THE Gold Coast defied a national plunge in residential development site sales 2020, as COVID forced transactions to a seven-year low, while the national apartment pipeline will plunge over the next three years.
According to Knight Frank’s latest Australian Residential Development Review, Australia’s $4 billion of sales recorded in 2020 was down 19.6% from the $5.03 billion recorded in 2019, and well below the 2014 peak of $11.3 billion.
Just 86,400 new apartments are planned across Sydney, Melbourne, Brisbane, Gold Coast and Perth, a 36.1% decline from the 135,300 new apartments built during the prior three-year period covering 2018 to 2020.
Total building approvals for new apartments dropped below 40,000 for the first time since 2013, with only 34,100 new approvals last year.
The residential development market has been severely impacted by a decline in offshore investment, which plummeted to pre-2013 levels with less than $0.5 billion in overseas capital invested in 2020. This was the first time since 2012 it had dropped below the $1 billion mark, and again a far cry from the peak of $5.25 billion in 2016, and down from $1.4 billion in 2019.
However, developments being locally driven has meant significant growth in low-density site sales, with the share of total sales up from 10.1% in 2015 to 23.1% in 2020 – the result of substantially more land being released for low-density in growth corridors in the major cities over recent years, developers taking on lower risk projects, and the federal government’s HomeBuilder incentive.
Sites sold collectively – those with the potential for residential development and including more than one vendor – also performed strongly, accounting for 19.8% of total site sales. This was 6.2% higher than 2019 and its biggest result of the past decade.
Shayne Harris, Knight Frank’s head of residential, said developers across the country are continuing to shift their focus and risk towards boutique apartment developments and diversifying their portfolios with low-density sites.

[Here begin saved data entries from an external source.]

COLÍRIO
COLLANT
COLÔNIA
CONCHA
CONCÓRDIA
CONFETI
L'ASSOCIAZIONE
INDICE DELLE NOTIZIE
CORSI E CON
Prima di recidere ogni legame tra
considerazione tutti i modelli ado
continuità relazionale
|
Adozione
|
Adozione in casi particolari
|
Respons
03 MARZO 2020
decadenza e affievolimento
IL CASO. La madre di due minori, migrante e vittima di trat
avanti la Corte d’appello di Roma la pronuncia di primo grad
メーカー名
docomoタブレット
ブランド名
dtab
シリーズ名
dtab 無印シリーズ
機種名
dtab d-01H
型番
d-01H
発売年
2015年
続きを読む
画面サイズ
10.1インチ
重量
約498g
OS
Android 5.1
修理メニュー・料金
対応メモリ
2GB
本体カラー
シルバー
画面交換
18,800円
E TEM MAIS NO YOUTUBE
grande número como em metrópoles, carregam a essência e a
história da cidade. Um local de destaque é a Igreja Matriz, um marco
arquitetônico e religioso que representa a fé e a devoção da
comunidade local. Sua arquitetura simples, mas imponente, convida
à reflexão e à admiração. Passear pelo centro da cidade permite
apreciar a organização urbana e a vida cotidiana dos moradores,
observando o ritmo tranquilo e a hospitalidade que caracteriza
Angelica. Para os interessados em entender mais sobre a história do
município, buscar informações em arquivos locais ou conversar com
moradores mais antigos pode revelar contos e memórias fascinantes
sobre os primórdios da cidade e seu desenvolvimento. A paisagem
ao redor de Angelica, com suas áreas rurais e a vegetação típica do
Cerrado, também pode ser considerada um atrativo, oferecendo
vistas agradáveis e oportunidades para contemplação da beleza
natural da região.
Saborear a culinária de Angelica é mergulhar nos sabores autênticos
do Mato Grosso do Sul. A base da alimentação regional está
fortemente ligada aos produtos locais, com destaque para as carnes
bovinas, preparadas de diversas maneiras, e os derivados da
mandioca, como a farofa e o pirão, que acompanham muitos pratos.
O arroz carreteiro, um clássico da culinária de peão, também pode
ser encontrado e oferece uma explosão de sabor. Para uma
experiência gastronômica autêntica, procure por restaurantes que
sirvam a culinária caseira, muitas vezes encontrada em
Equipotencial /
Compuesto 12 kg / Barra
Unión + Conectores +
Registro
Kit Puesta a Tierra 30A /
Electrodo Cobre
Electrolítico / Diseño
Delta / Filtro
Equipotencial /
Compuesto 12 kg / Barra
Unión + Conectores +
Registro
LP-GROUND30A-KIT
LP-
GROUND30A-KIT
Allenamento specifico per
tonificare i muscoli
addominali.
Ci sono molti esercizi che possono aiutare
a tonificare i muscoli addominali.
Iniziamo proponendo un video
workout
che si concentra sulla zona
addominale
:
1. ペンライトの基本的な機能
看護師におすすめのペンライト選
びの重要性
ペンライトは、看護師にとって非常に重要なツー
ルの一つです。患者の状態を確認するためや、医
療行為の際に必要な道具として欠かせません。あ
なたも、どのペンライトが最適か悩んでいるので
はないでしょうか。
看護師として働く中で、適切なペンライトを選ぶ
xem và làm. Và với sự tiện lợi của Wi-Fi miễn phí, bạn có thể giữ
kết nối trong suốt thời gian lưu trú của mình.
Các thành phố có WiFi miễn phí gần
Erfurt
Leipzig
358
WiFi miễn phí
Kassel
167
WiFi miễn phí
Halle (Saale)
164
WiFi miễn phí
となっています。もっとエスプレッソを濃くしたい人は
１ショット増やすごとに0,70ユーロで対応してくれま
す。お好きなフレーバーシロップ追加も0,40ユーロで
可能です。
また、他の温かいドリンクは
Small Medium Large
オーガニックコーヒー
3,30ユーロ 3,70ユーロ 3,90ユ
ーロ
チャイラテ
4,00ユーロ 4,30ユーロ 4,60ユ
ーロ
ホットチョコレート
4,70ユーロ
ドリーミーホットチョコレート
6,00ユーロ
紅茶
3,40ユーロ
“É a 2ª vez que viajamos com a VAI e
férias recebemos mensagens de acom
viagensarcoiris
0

“Although we’re in uncertain times, we can’t underestimate the impact investors will have on the apartment market as they start to return across the country. It’s only time before they’re lured back to the new apartment market given the cheap finance, a thinning new supply pipeline and lowered residential vacancy rates.”
NSW accounted for almost half of all residential development sales in Australia last year, with the $1.98 billion clearly ahead of second-placed Victoria at $1.29 billion. This was the ninth straight year it maintained its position at the top.
Despite this, Melbourne has emerged as the epicentre for Australia’s build-to-rent sector. It had 6,000 apartments in the pipeline at the end of 2020, well ahead of Sydney with 3,300 and Brisbane with 1,600.
The $185.4 million invested by overseas developers in Melbourne sites represented 53% of all international investment made in Australia in 2020 ($351 million) and ahead of Sydney sites ($139.1 million in 2020).
The Gold Coast bucked the national trend seen in the major capital cities with a 238% surge in major site sales purchased in 2020. Brisbane saw high-density site sales plunge by 86% in 2020 with a diminishing pipeline of just 6,075 new Brisbane apartments to be built by 2024, down from 13,850 in 2018-2020.
In Perth, demand for high-density apartment sites rose with annual sales turnover of 10.7% in 2020.
Knight Frank’s head of residential research, Michelle Ciesielski said that while there are record sales being achieved in the upper echelons of the residential market, it’s the underlying mainstream residential market recording stronger growth than one year ago.
“The demands of apartment buyers are evolving. We already knew downsizers are most attracted to a three-bedroom configured apartment, but with the pandemic, there will be increased competition from other cohorts securing this third bedroom for the home office and potentially second living room, when required.”